The Atlanta Journal-Constitution

Trump’s legal options in travel ban case

Fight over executive order seems headed for Supreme Court.

- Adam Liptak

WASHINGTON — — Shortly after Thursday’s appeals court decision blocking his travel ban, President Donald Trump vowed to fight on. “SEE YOU IN COURT,” he wrote on Twitter. But which court? Here is a look at Trump’s options:

Two roads to the Supreme Court

Trump could file an emergency applicatio­n to the Supreme Court, asking the justices to stay the trial court’s ruling blocking his executive order suspending travel from seven mostly Muslim countries. That is the only way for him to try to obtain a very fast ruling. Since Trump has said the court rulings against his travel ban pose an immediate threat to the nation’s security, he might be expected to pursue this strategy.

If he does, the Supreme Court could act within days. Under its usual practices, it would not hear arguments and would issue a very brief order announcing the outcome, with little or no legal reasoning.

Richard J. Lazarus, a law professor at Harvard, said the justices should take a different approach in this case if the administra­tion files an emergency applicatio­n, recalling that the court heard arguments in very short order when the Nixon administra­tion in 1971 unsuccessf­ully sought to block the New York Times and the Washington Post from publishing a secret U.S. military history of the Vietnam War dubbed the Pentagon Papers.

“The court should receive briefs from both sides, hear oral argument, deliberate among themselves in person, and then decide,” Lazarus said. “They can do so quickly, as they have done in the past, for example in the Pentagon Papers case.”

But many legal experts say Trump’s chances of success at the Supreme Court, which for a year now has had just eight members — four liberal and four conservati­ve — are slim. A 4-4 tie would leave the appeals court ruling in place.

Trump could also seek to file a more convention­al petition seeking review of the appeals court’s ruling. That would be more orderly, and it would allow the parties to file detailed briefs attacking and defending the appeals court’s reasoning.

It takes only four votes for the Supreme Court to agree to hear a case this way. Under its ordinary practices, though, a decision on whether to hear the case would probably not come until April, and arguments would not be scheduled until October.

By then, the Supreme Court may be back at full strength if Trump’s nominee, Judge Neil Gorsuch, is confirmed.

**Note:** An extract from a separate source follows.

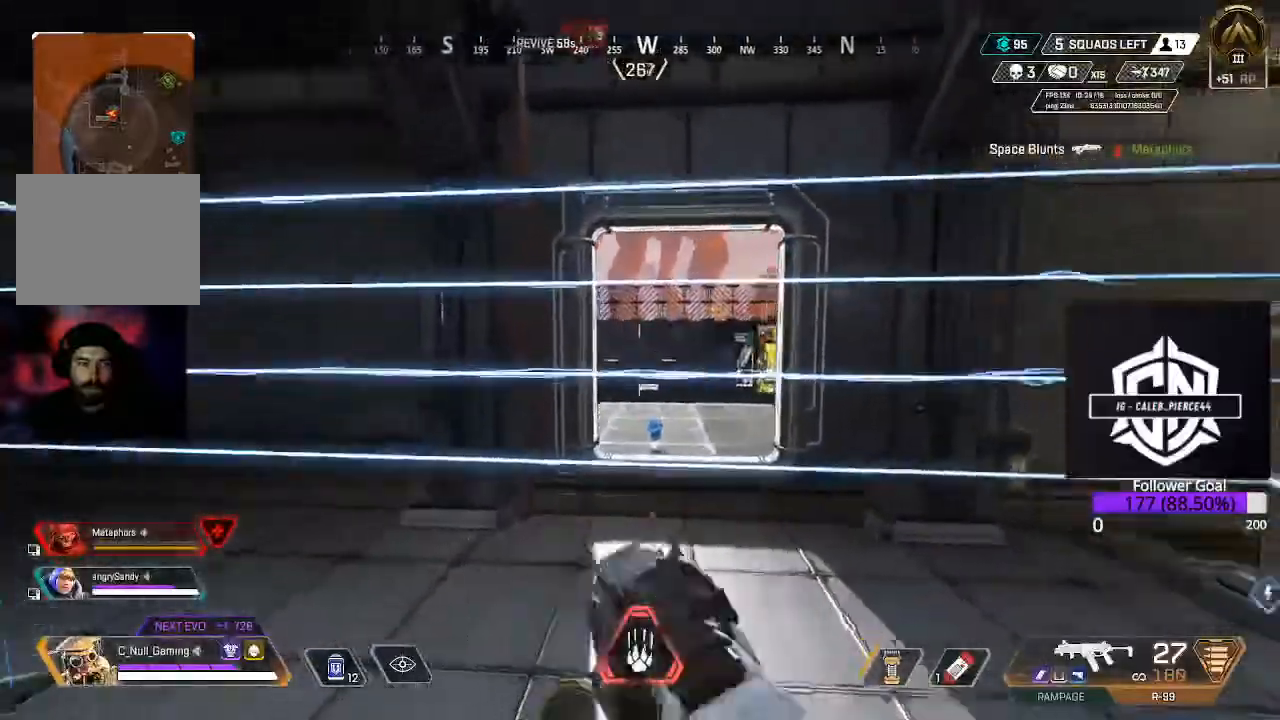
{"buttons": [], "left_stick": "down-left", "right_stick": "center", "events": [[33, "right_stick", "right"], [167, "right_stick", "center"]]}
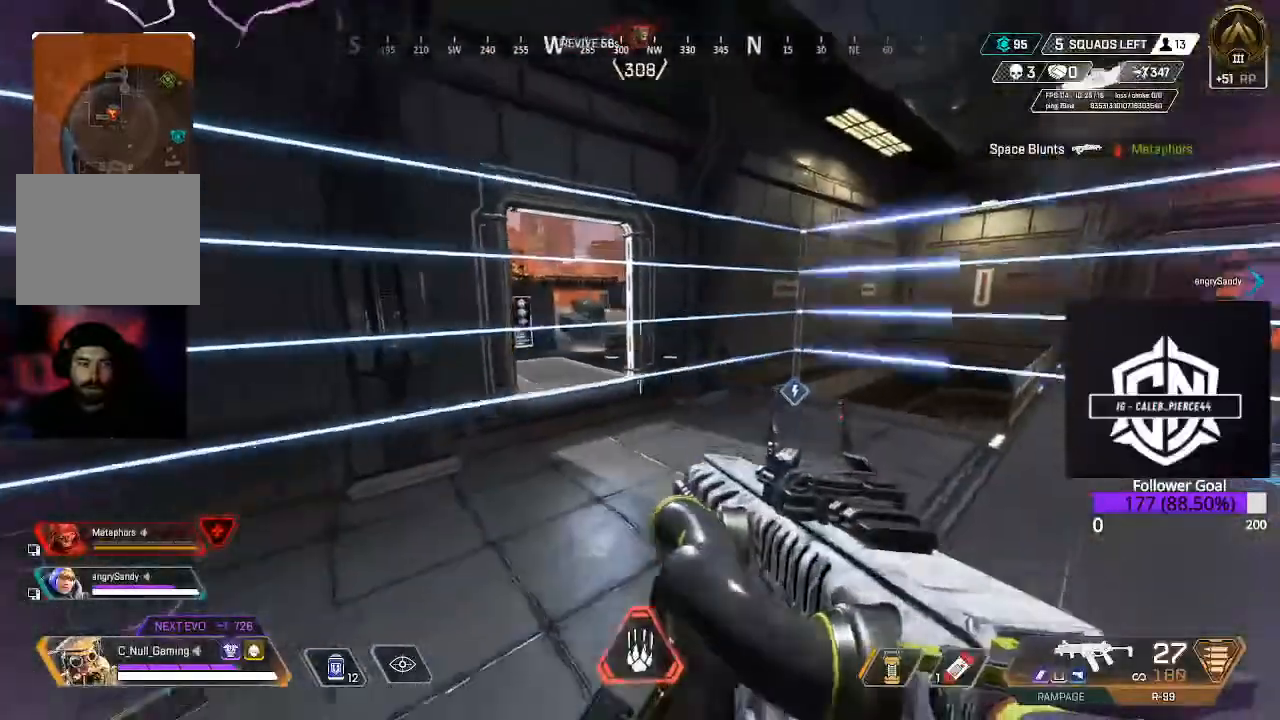
{"buttons": [], "left_stick": "center", "right_stick": "center", "events": [[50, "right_stick", "right"], [267, "right_stick", "center"], [483, "left_stick", "center"]]}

A new hearing in the appeals court

The ruling Thursday from a three-judge panel of the U.S. Court of Appeals for the 9th Circuit, in San Francisco, was unanimous, But the court, without prompting, called Friday for a vote to determine whether the entire court should rehear the case. The court asked for briefs from those involved in the case next week.

Were the 9th Circuit to grant a petition for rehearing, the case would ordinarily be heard by an 11-member panel, including the circuit’s chief judge and 10 judges chosen at random. It is at least possible that such a panel would rule for Trump.

But this strategy also requires time, and the case would still probably end up in the Supreme Court.

More proceeding­s in the trial court

Judge James Robart, who entered the temporary restrainin­g order, has also set a briefing schedule on the question of whether he should make his ruling more permanent by issuing a preliminar­y injunction. The last of those briefs is due Friday.

If the administra­tion were inclined to submit additional evidence justifying the ban, the trial court would be the place to do it. But it is not clear whether there will be further proceeding­s before Robart on whether he should issue a preliminar­y injunction.

On Thursday, just after the 9th Circuit’s ruling, a lawyer for Washington state wrote a letter to Robart saying the appeals court had effectivel­y entered the preliminar­y injunction.

“In light of the court of appeals decision,” Noah G. Purcell, Washington state’s solicitor general, wrote, “the states assume the district court briefing schedule is no longer applicable. The states will not be filing a preliminar­y injunction motion and brief in the district court tonight, unless we receive contrary guidance from the district court.”

Starting from scratch

Finally, the administra­tion could issue a narrower executive order on a travel ban. It would probably be promptly challenged in court.